▸ **Source data**
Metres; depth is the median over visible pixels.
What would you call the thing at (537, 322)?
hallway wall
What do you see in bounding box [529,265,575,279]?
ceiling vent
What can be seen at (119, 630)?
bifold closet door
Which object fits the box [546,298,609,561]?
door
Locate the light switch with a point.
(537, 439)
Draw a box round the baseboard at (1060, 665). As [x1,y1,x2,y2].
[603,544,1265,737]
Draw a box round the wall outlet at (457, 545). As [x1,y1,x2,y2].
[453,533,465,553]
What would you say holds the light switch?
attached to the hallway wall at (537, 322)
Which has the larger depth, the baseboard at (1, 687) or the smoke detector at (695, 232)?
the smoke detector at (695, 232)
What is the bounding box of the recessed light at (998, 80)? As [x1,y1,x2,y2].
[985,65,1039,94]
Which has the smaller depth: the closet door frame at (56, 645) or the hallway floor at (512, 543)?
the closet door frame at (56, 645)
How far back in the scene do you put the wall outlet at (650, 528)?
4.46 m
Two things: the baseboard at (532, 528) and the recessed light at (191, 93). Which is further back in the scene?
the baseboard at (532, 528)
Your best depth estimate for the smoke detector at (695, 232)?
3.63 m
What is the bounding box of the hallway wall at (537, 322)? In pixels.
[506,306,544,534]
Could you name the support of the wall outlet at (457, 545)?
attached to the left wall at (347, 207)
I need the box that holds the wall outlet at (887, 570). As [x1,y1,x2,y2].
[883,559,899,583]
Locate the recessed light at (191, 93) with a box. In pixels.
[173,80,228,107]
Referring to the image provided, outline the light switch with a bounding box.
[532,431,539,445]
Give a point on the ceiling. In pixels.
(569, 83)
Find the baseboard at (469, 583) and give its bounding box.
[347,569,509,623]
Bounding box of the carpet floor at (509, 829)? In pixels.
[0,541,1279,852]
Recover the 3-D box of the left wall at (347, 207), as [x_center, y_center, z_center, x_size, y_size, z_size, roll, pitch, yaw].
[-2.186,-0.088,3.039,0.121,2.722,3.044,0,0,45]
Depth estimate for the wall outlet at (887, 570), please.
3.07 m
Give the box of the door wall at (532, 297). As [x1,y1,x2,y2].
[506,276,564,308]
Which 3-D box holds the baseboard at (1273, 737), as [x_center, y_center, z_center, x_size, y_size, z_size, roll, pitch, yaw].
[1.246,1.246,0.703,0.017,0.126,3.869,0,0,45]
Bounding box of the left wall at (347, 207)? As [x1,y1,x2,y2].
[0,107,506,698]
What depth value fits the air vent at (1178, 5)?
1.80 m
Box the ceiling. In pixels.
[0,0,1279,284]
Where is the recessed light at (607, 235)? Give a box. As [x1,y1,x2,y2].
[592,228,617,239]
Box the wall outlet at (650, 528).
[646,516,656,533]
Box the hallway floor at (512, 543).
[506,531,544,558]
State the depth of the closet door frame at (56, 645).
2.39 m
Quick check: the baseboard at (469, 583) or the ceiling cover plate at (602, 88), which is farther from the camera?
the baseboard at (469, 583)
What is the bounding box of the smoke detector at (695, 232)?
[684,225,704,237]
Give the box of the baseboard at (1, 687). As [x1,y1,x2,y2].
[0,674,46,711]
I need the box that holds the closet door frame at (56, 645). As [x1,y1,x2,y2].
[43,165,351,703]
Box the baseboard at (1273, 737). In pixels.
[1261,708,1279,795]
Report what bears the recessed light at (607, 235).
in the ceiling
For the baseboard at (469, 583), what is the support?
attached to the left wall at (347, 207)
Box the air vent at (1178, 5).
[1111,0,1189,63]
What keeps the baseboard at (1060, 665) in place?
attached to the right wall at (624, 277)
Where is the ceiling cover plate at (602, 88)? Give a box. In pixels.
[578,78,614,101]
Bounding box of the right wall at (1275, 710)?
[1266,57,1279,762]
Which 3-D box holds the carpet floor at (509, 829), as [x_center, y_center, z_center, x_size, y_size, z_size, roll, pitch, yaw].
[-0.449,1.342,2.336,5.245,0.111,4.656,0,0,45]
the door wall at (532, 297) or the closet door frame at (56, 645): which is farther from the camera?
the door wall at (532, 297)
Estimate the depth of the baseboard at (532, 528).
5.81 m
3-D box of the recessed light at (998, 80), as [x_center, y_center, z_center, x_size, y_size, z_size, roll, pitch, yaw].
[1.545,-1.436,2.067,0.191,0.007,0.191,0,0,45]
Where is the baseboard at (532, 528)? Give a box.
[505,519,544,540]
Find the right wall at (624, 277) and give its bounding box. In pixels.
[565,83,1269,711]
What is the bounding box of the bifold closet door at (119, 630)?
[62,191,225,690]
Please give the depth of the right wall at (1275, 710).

▸ **Work instruction**
The entries are to be duplicated exactly, with nothing changed.

▸ **Result below**
Metres; depth is the median over visible pixels.
What would you call the thing at (537, 322)?
hallway wall
What do you see in bounding box [529,265,575,279]?
ceiling vent
What can be seen at (119, 630)?
bifold closet door
Which object fits the box [546,298,609,561]?
door
Locate the light switch with a point.
(537, 439)
Draw a box round the baseboard at (1060, 665). As [x1,y1,x2,y2].
[603,544,1265,737]
Draw a box round the wall outlet at (457, 545). As [x1,y1,x2,y2].
[453,533,465,553]
What would you say holds the light switch?
attached to the hallway wall at (537, 322)
Which has the larger depth, the baseboard at (1, 687) or the smoke detector at (695, 232)?
the smoke detector at (695, 232)
What is the bounding box of the recessed light at (998, 80)? As [x1,y1,x2,y2].
[985,65,1039,94]
Which has the smaller depth: the closet door frame at (56, 645) or the hallway floor at (512, 543)?
the closet door frame at (56, 645)
How far back in the scene do you put the wall outlet at (650, 528)?
4.46 m
Two things: the baseboard at (532, 528) and the recessed light at (191, 93). Which is further back in the scene?
the baseboard at (532, 528)
Your best depth estimate for the smoke detector at (695, 232)?
3.63 m
What is the bounding box of the hallway wall at (537, 322)? In pixels.
[506,306,544,534]
Could you name the support of the wall outlet at (457, 545)?
attached to the left wall at (347, 207)
I need the box that holds the wall outlet at (887, 570). As [x1,y1,x2,y2].
[883,559,899,583]
Locate the recessed light at (191, 93) with a box. In pixels.
[173,80,228,107]
Referring to the image provided, outline the light switch with a bounding box.
[532,431,539,445]
Give a point on the ceiling. In pixels.
(569, 83)
Find the baseboard at (469, 583) and give its bounding box.
[347,569,509,623]
Bounding box of the carpet floor at (509, 829)? In pixels.
[0,541,1279,852]
Recover the 3-D box of the left wall at (347, 207), as [x_center, y_center, z_center, x_size, y_size, z_size, roll, pitch, yaw].
[-2.186,-0.088,3.039,0.121,2.722,3.044,0,0,45]
Depth estimate for the wall outlet at (887, 570), please.
3.07 m
Give the box of the door wall at (532, 297). As [x1,y1,x2,y2].
[506,276,564,308]
Which 3-D box holds the baseboard at (1273, 737), as [x_center, y_center, z_center, x_size, y_size, z_size, roll, pitch, yaw].
[1.246,1.246,0.703,0.017,0.126,3.869,0,0,45]
Bounding box of the left wall at (347, 207)? As [x1,y1,x2,y2].
[0,107,506,698]
What depth value fits the air vent at (1178, 5)?
1.80 m
Box the ceiling. In pixels.
[0,0,1279,284]
Where is the recessed light at (607, 235)? Give a box. As [x1,y1,x2,y2].
[592,228,617,239]
Box the wall outlet at (650, 528).
[646,516,656,533]
Box the hallway floor at (512, 543).
[506,531,544,558]
State the depth of the closet door frame at (56, 645).
2.39 m
Quick check: the baseboard at (469, 583) or the ceiling cover plate at (602, 88), which is farther from the camera?
the baseboard at (469, 583)
What is the bounding box of the smoke detector at (695, 232)?
[684,225,704,237]
Give the box of the baseboard at (1, 687). As [x1,y1,x2,y2].
[0,674,46,711]
I need the box that holds the closet door frame at (56, 645). As [x1,y1,x2,y2].
[43,165,351,703]
Box the baseboard at (1273, 737). In pixels.
[1261,708,1279,795]
Report what bears the recessed light at (607, 235).
in the ceiling
For the baseboard at (469, 583), what is the support?
attached to the left wall at (347, 207)
Box the air vent at (1178, 5).
[1111,0,1189,63]
What keeps the baseboard at (1060, 665) in place?
attached to the right wall at (624, 277)
Where is the ceiling cover plate at (602, 88)? Give a box. In pixels.
[578,78,614,101]
Bounding box of the right wall at (1275, 710)?
[1266,57,1279,762]
Which 3-D box holds the carpet floor at (509, 829), as [x_center, y_center, z_center, x_size, y_size, z_size, roll, pitch, yaw].
[-0.449,1.342,2.336,5.245,0.111,4.656,0,0,45]
the door wall at (532, 297) or the closet door frame at (56, 645): which is farther from the camera?
the door wall at (532, 297)
Estimate the depth of the baseboard at (532, 528).
5.81 m
3-D box of the recessed light at (998, 80), as [x_center, y_center, z_center, x_size, y_size, z_size, roll, pitch, yaw].
[1.545,-1.436,2.067,0.191,0.007,0.191,0,0,45]
Where is the baseboard at (532, 528)? Give a box.
[505,519,544,540]
Find the right wall at (624, 277) and give its bounding box. In pixels.
[565,83,1269,711]
What is the bounding box of the bifold closet door at (119, 630)?
[62,191,225,690]
Please give the depth of the right wall at (1275, 710).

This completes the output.